The 2025 Conference on land Policy in Africa kicked off on Monday in Addis Ababa, the capital of Ethiopia, with a call for advancing sustainable land management policies and addressing the legacy of colonial land dispossession that continues to affect access and ownership across the continent.
Speaking at the event, Claver Gatete, Executive Secretary of the United Nations Economic commission for Africa (ECA), emphasised the enduring impact of colonial-era land seizures, which concentrated fertile land and resources in the hands of colonisers and their descendants, while historically marginalised communities continue to struggle for equitable access.
“Indeed, land governance, justice and reparations are not debates of the past; they are imperatives for Africa’s renewal and the restoration of fairness in global systems,” Gatete said.

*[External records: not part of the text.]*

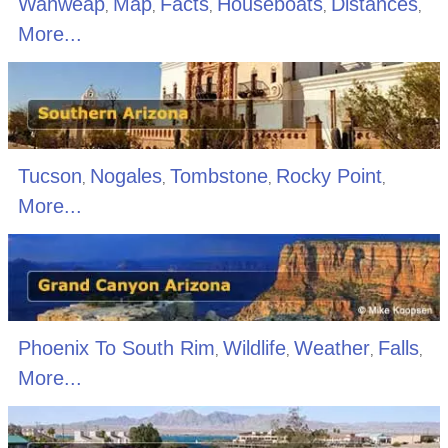
Wahweap
Map
Facts
Houseboats
Distances
,
,
,
,
,
More...
Tucson
Nogales
Tombstone
Rocky Point
,
,
,
,
More...
Phoenix To South Rim
Wildlife
Weather
Falls
,
,
,
,
More...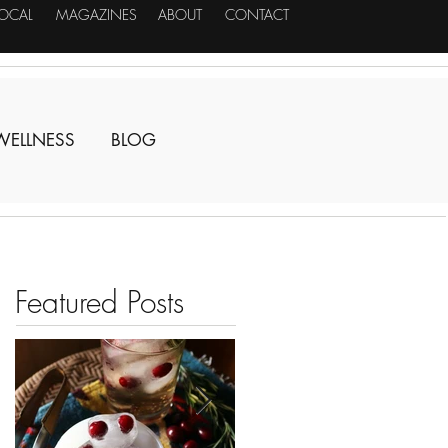
LOCAL
MAGAZINES
ABOUT
CONTACT
WELLNESS
BLOG
Featured Posts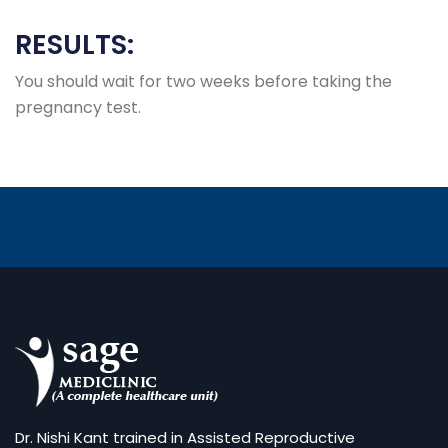
RESULTS:
You should wait for two weeks before taking the
pregnancy test.
Dr. Nishi Kant trained in Assisted Reproductive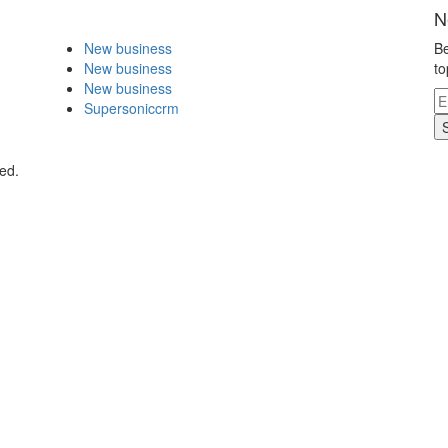
N
New business
Be
New business
to
New business
Supersoniccrm
ed.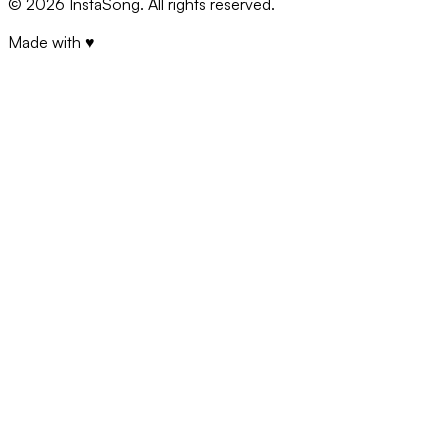
©
2026
InstaSong. All rights reserved.
Made with ♥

He said addressing these disparities is critical for food security, sustainable livelihoods, and the preservation of indigenous knowledge systems.
The executive secretary said more than just geography, land represents sovereignty, identity and security. It anchors livelihoods, underpins food systems and defines belonging.

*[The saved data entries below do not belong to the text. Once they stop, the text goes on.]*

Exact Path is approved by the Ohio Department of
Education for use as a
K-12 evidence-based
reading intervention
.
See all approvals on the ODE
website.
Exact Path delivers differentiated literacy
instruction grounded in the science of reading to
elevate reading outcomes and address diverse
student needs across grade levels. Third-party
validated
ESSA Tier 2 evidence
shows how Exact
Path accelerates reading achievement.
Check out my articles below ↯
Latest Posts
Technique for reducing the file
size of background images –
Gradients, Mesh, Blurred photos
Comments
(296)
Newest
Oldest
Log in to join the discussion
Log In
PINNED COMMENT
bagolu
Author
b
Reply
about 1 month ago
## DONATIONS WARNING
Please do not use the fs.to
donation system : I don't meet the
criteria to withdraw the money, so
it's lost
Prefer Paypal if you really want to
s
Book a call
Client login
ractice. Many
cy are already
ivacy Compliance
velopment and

According to UNECA executive secretary, so many people in Africa do not have access to land and these disparities are the enduring legacy of structural imbalances that continue to shape Africa’s role in the global economy.

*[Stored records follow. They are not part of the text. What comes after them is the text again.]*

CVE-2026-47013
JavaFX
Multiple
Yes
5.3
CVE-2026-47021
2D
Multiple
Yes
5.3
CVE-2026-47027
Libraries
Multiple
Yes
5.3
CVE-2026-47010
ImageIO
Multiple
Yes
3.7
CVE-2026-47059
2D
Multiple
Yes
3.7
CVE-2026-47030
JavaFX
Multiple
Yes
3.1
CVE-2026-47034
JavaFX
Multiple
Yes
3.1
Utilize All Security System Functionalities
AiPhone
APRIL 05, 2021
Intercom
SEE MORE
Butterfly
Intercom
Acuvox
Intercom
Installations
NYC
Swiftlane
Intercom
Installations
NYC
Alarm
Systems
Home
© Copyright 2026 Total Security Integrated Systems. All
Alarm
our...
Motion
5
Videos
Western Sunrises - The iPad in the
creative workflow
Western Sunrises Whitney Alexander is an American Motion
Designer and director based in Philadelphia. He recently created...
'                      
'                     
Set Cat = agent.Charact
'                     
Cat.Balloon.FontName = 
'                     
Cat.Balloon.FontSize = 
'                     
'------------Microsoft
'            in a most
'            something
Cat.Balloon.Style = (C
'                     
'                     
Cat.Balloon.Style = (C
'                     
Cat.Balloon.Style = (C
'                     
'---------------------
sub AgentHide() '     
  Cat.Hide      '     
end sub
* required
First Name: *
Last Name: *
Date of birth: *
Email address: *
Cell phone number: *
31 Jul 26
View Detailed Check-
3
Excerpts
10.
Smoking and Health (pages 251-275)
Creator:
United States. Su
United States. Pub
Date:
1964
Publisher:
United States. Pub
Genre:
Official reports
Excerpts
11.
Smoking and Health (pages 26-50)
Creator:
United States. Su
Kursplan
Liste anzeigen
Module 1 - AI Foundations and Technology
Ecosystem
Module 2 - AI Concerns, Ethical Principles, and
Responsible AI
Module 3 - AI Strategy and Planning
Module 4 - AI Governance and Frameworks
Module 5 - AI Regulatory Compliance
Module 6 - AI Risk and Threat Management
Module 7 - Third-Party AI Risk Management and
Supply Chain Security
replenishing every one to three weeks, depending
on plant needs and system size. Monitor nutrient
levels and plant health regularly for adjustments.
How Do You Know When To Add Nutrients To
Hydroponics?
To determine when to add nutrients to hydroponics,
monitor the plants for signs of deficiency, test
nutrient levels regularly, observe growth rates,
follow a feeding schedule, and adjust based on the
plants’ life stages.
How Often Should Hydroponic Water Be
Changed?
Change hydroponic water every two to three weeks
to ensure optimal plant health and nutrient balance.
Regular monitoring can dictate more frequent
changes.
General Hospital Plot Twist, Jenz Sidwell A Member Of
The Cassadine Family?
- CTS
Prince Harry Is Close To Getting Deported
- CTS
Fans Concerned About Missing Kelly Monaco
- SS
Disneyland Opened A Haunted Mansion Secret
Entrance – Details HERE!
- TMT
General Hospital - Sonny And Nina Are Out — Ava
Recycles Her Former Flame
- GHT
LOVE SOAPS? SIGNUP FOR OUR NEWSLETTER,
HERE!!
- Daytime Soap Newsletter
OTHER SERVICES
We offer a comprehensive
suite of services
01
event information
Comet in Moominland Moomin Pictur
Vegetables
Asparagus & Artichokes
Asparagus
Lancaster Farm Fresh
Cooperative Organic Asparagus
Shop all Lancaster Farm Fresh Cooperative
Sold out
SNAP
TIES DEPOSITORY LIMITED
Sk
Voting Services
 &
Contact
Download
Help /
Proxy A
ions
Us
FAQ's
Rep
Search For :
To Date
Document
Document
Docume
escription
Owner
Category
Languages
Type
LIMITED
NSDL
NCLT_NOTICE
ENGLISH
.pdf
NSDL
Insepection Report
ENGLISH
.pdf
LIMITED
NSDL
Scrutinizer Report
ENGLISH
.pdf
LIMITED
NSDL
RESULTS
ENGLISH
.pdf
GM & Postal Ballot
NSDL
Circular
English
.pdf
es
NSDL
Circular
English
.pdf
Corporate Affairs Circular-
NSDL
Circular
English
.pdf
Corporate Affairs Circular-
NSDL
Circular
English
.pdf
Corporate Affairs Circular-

Delegates are set to examine emerging best practices in land policy, strategies to strengthen transparency in land governance institutions, and improvements in data monitoring and evaluation. Cross-cutting issues such as youth, gender, climate change, agriculture, and reparations are central to the discourse.
Organised jointly by the African Union Commission (AUC), the African Development Bank Group (AfDB), and the United Nations Economic Commission for Africa (ECA), the four-day hybrid conference is under way under the theme “Land Governance, Justice and Reparations for Africans and Descendants of the People of the African Diaspora.”